→ Instruction 1
In the records, take the stretch from the line containing "家族の時間が、もっと心地よくなり" through the line containing "tussen 09:00 en 17:00 uur." and switch "maandag" to "dinsdag", leaving everything else unchanged. Reproduce only those lines, and omit the pictures.

::: Selected text

Re: Kafka Streams: ReadOnlyKeyValueStore range behavior

Posted by Dmitry Minkovsky <dm...@gmail.com>.
Matthias, Damian:

Thank you for your replies.

> Can you check if the problem exist for 0.10.2, too?

I will upgrade to 0.10.2 after this development cycle. I'm still in
development so compatibility is not as big an issue as getting to
production.

>  range() should return ordered data,

In my experiments, the order in which the data was returned the first time
is the order it was returned all subsequent times. But that order was not
lexicographic, but seemingly random.

> what the key type and serializer you use?

I am using Protocol Buffers, which are ordered structs. You construct the
protocol buffers object, and then the serializer calls ".toByteArray()" on
it to get the bytes. I thought this would a very simple way to create keys
that when serialized would facilitate prefixed range scans. For example, a
Protocol Buffer message like

message {
   bytes user_id = 1;
   bytes post_id = 2;
}

when serialized puts the user_id first, then the post_id in the total byte
string. Some Protocol Buffers data types use variable-length encoding, so I
was careful not to use any of these types in my keys.

::::::
::: The data

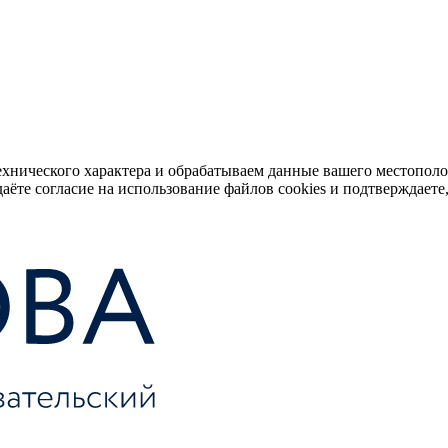
ехнического характера и обрабатываем данные вашего местопол
аёте согласие на использование файлов cookies и подтверждаете,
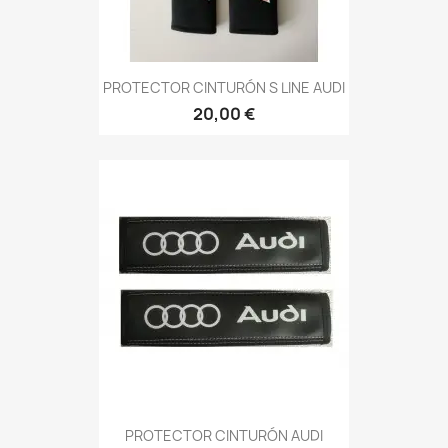
PROTECTOR CINTURÓN S LINE AUDI
20,00 €
PROTECTOR CINTURÓN AUDI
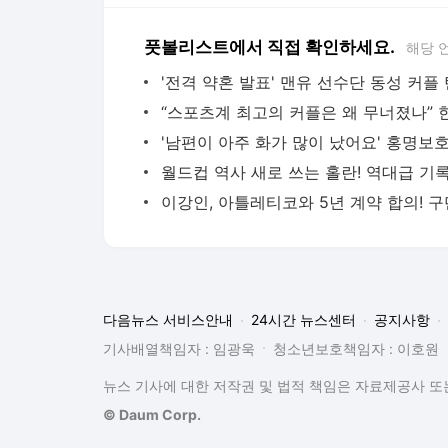
풋볼리스트에서 직접 확인하세요.
해당 
다음뉴스 서비스안내
24시간 뉴스센터
공지사항
기사배열책임자 : 임광욱
청소년보호책임자 : 이호원
뉴스 기사에 대한 저작권 및 법적 책임은 자료제공사 또는
© Daum Corp.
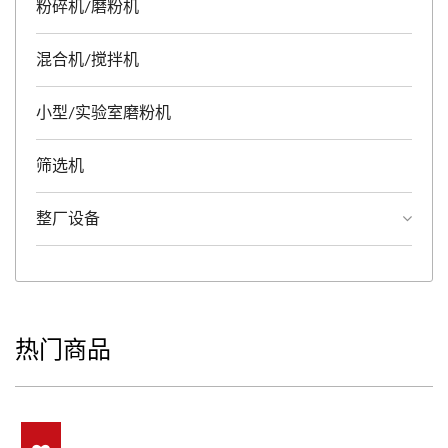
粉碎机/磨粉机
混合机/搅拌机
小型/实验室磨粉机
筛选机
整厂设备
热门商品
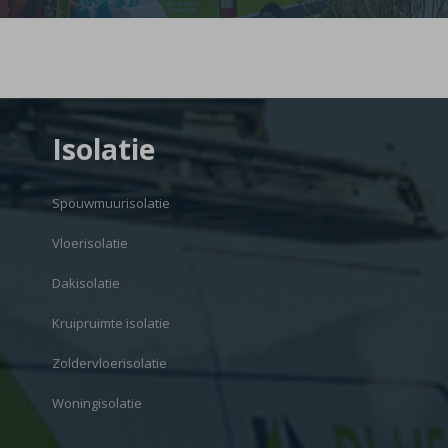
Isolatie
Spouwmuurisolatie
Vloerisolatie
Dakisolatie
Kruipruimte isolatie
Zoldervloerisolatie
Woningisolatie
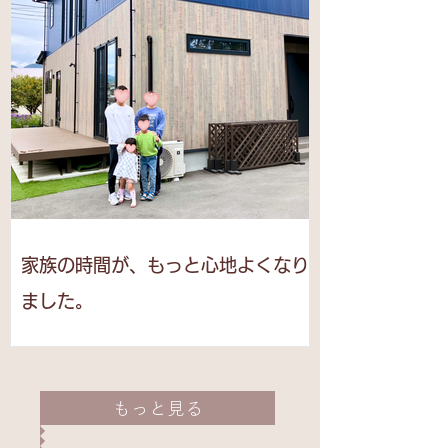
家族の時間が、もっと心地よくなり
ました。
もっと見る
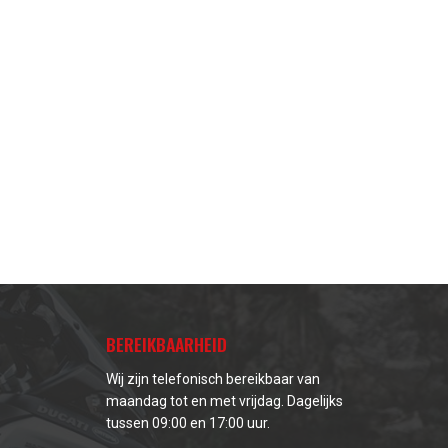
BEREIKBAARHEID
Wij zijn telefonisch bereikbaar van
maandag tot en met vrijdag. Dagelijks
tussen 09:00 en 17:00 uur.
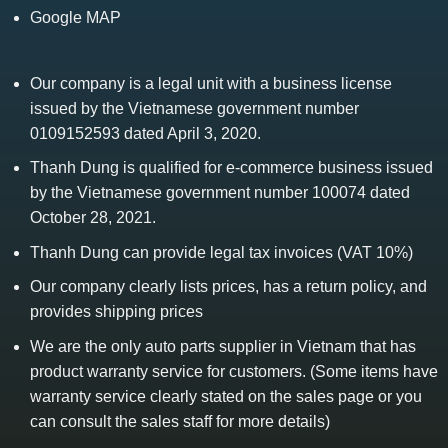
Google MAP
Our company is a legal unit with a business license
issued by the Vietnamese government number
0109152593 dated April 3, 2020.
Thanh Dung is qualified for e-commerce business issued
by the Vietnamese government number 100074 dated
October 28, 2021.
Thanh Dung can provide legal tax invoices (VAT 10%)
Our company clearly lists prices, has a return policy, and
provides shipping prices
We are the only auto parts supplier in Vietnam that has
product warranty service for customers. (Some items have
warranty service clearly stated on the sales page or you
can consult the sales staff for more details)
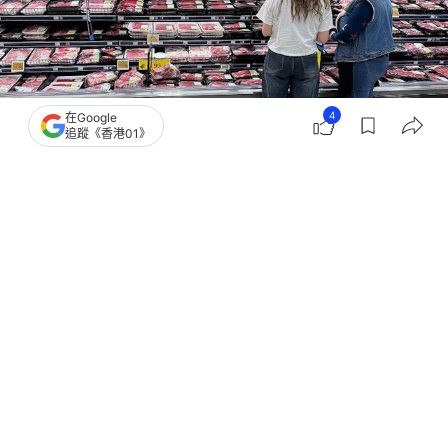
4
在Google
追蹤《香港01》
撰文：
聯合早報
出版：
2026-05-09 07:00
更新：
2026-05-09 08:00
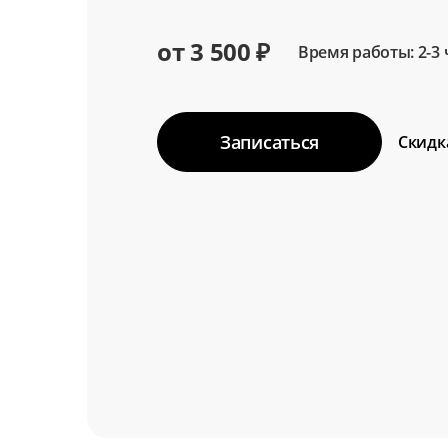
от 3 500 ₽
Время работы: 2-3 
Записаться
Скидк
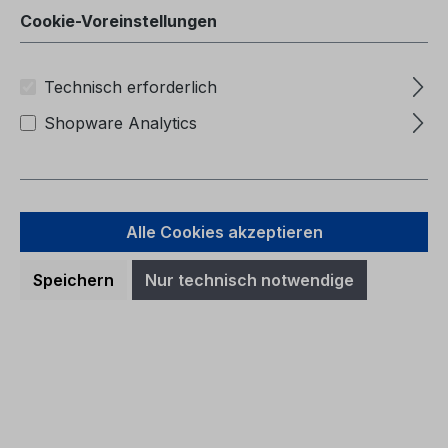
Cookie-Voreinstellungen
Technisch erforderlich
Shopware Analytics
Alle Cookies akzeptieren
Speichern
Nur technisch notwendige
Betriebsanleitung Ford Transit
CG3364da 07/2005 - Dänisch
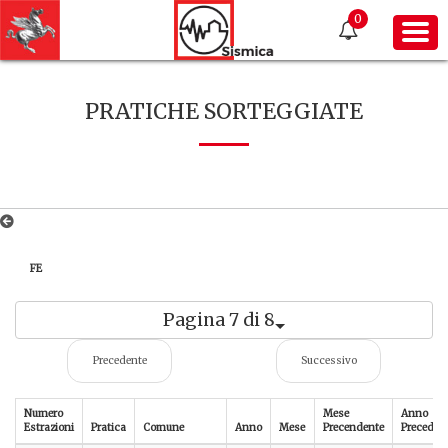
0
PRATICHE SORTEGGIATE
FE
Pagina 7 di 8
Precedente
Successivo
Numero
Mese
Anno
Estrazioni
Pratica
Comune
Anno
Mese
Precendente
Preceden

::::::

→ Instruction 2
Extract the complete forum reply about Kafka Streams range behavior, reproducing every line verbatim.

→ Answer area 1
家族の時間が、もっと心地よくなり
ました。
もっと見る
BEREIKBAARHEID
Wij zijn telefonisch bereikbaar van
dinsdag tot en met vrijdag. Dagelijks
tussen 09:00 en 17:00 uur.

→ Answer area 2
Re: Kafka Streams: ReadOnlyKeyValueStore range behavior

Posted by Dmitry Minkovsky <dm...@gmail.com>.
Matthias, Damian:

Thank you for your replies.

> Can you check if the problem exist for 0.10.2, too?

I will upgrade to 0.10.2 after this development cycle. I'm still in
development so compatibility is not as big an issue as getting to
production.

>  range() should return ordered data,

In my experiments, the order in which the data was returned the first time
is the order it was returned all subsequent times. But that order was not
lexicographic, but seemingly random.

> what the key type and serializer you use?

I am using Protocol Buffers, which are ordered structs. You construct the
protocol buffers object, and then the serializer calls ".toByteArray()" on
it to get the bytes. I thought this would a very simple way to create keys
that when serialized would facilitate prefixed range scans. For example, a
Protocol Buffer message like

message {
   bytes user_id = 1;
   bytes post_id = 2;
}

when serialized puts the user_id first, then the post_id in the total byte
string. Some Protocol Buffers data types use variable-length encoding, so I
was careful not to use any of these types in my keys.